Jean-Gaspard Suicer, savant grec, fait une remarque qui merite qu'on y fasse attention dans son trésor de la langue grecque au mot , qui munus aliquod publicum obiit, minister publicus, sed peculiariter usurpatur de bello ; en effet, ce mot dans Isocrates signifie un héraut d'armes, et sans doute que était ou sa commission, ou la harangue qu'il prononçait dans les déclarations de guerre ; dans cette supposition toute naturelle, il faut convenir que les liturgies ont assez bien soutenu leur primitive destination, puisqu'elles ont causé je ne sais combien de guerres sanglantes, d'autant plus cruelles que leur source était sacrée. Que de sang n'ont pas fait répandre les doutes sur ces questions importantes dont les premières notions parurent dans les liturgies ! La consubstantiabilité du verbe, les deux volontés de Jesus-Christ, la célèbre question, si le saint Esprit procede du Père ou du Fils ?
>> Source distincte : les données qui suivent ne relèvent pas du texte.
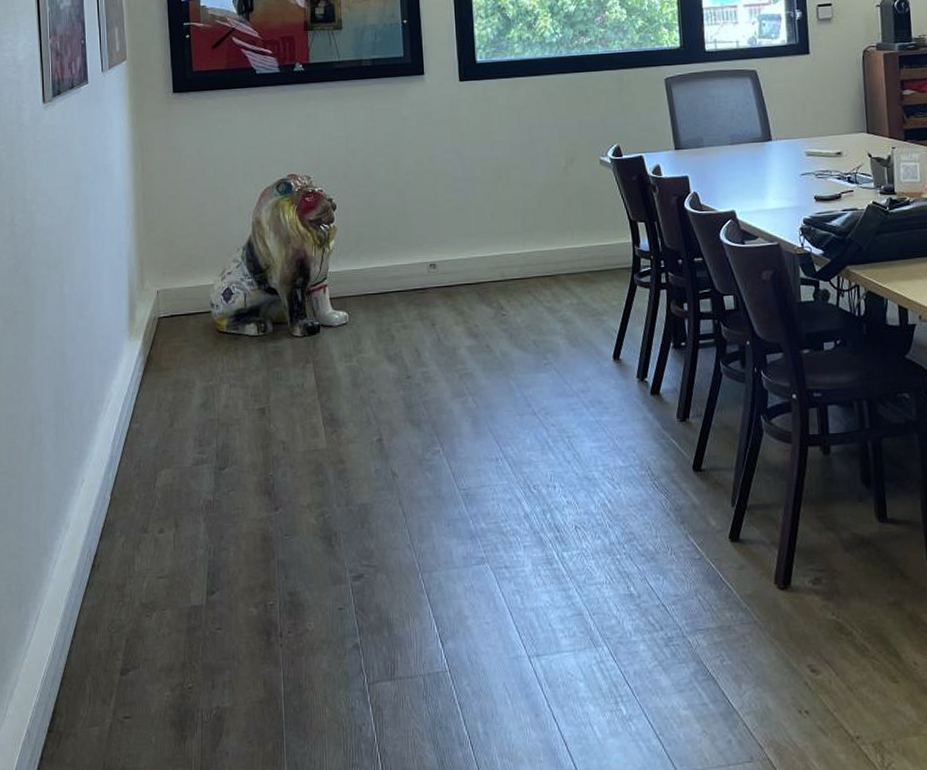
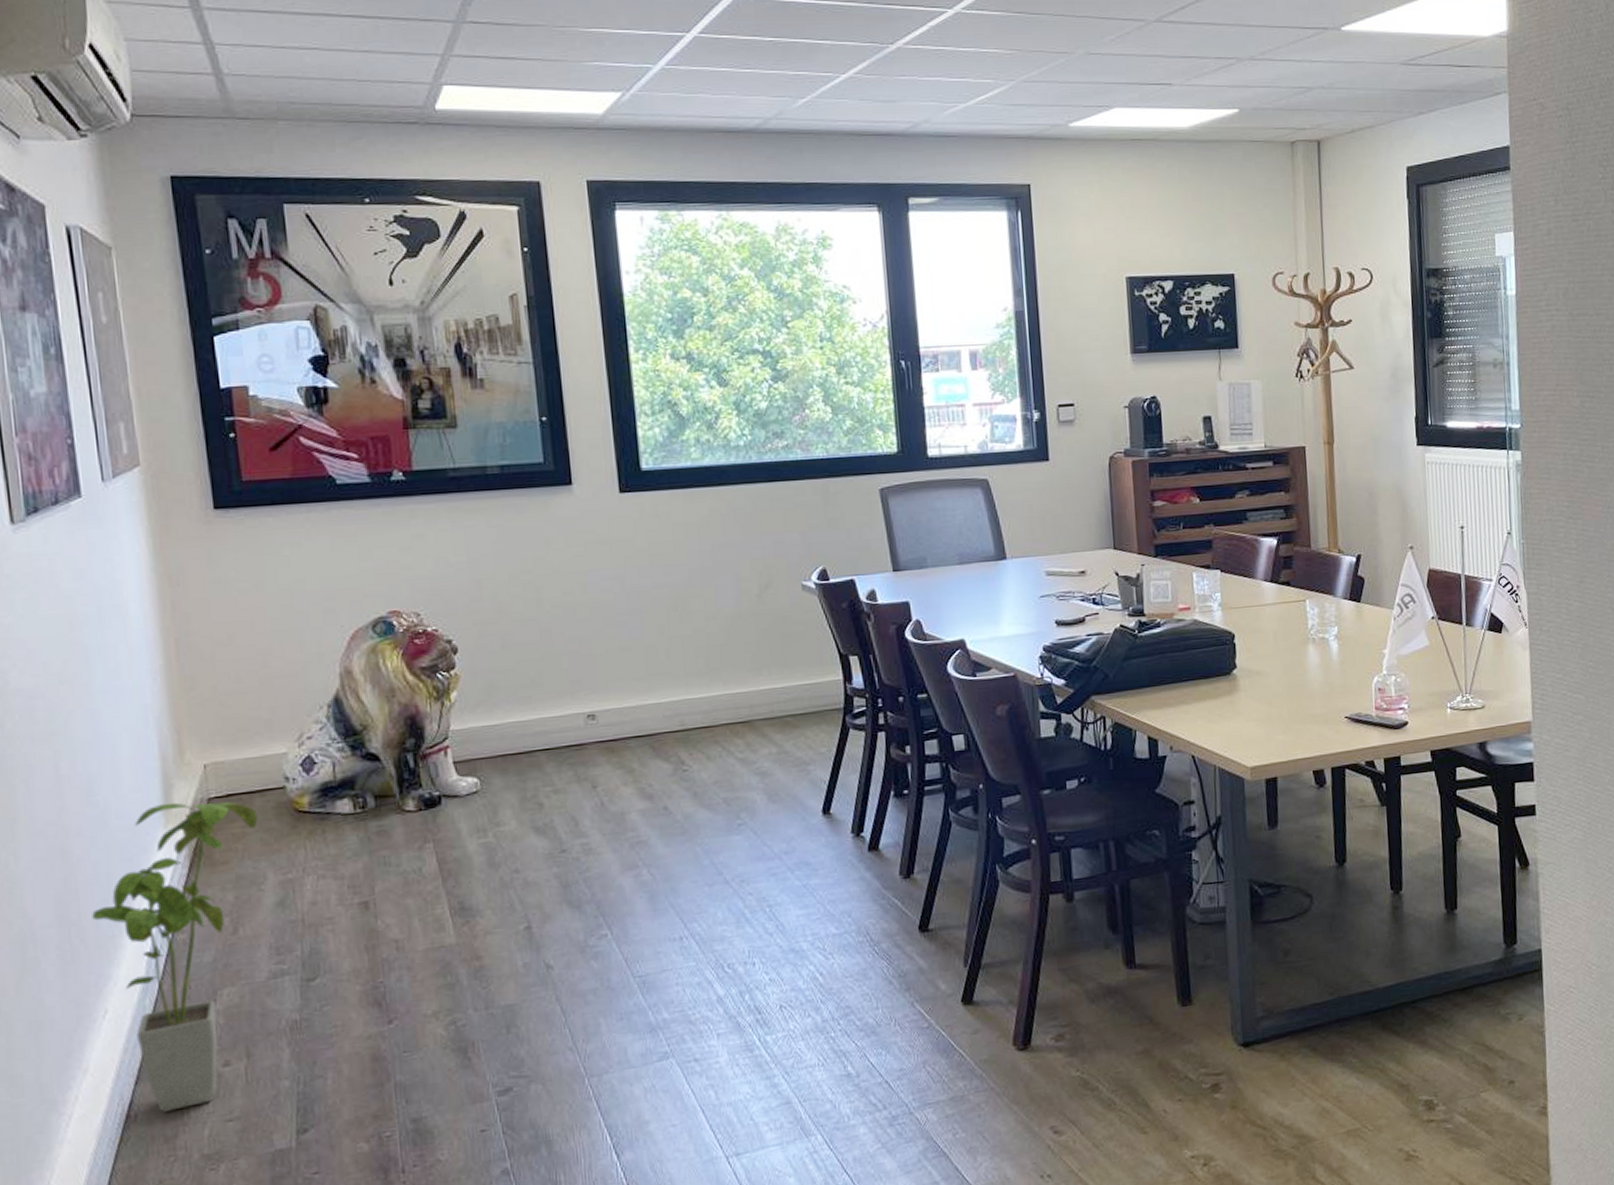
house plant: none [78,319,191,565] -> present [92,801,258,1112]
Mais, pour parler d'évenements plus rapprochés de notre siècle, ne fut-ce pas une question de liturgie qui abattit, en 1619, la tête du respectable vieillard Barneweldt ? Et trente ans après, l'infortuné roi d'Angleterre Charles I. ne dut-il point la perte ignominieuse et de sa couronne et de sa vie, à l'imprudence qu'il avait eue quelques années auparavant, d'envoyer en Ecosse la liturgie anglicane, et d'avoir voulu obliger les presbytériens écossais à recevoir un formulaire de prières différent de celui qu'ils suivaient.

Conclusion. Les liturgies nécessaires sont les plus courtes, et les plus simples sont les meilleures ; mais sur un article aussi délicat, la prudence veut qu'on sache respecter souvent l'usage de la multitude quelque informe qu'il sait, d'autant plus que celui à qui on s'adresse entend le langage du cœur, et qu'on peut, in pettò, réformer ce qui parait mériter de l'être.